### [ACTIVITY]
In the copy, include every entry exactly but none of its images.

══ DATA EXCERPTS ══

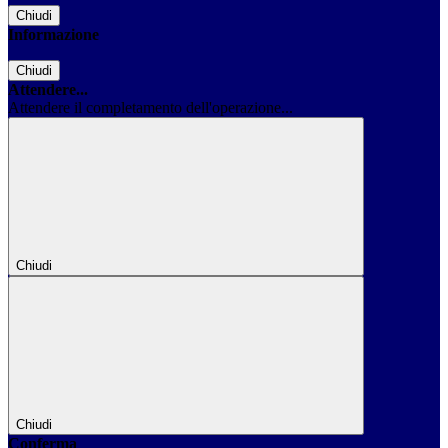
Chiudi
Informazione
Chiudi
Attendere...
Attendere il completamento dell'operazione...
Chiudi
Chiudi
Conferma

═══

### [OUTPUT OF THE EXERCISE]
Chiudi
Informazione
Chiudi
Attendere...
Attendere il completamento dell'operazione...
Chiudi
Chiudi
Conferma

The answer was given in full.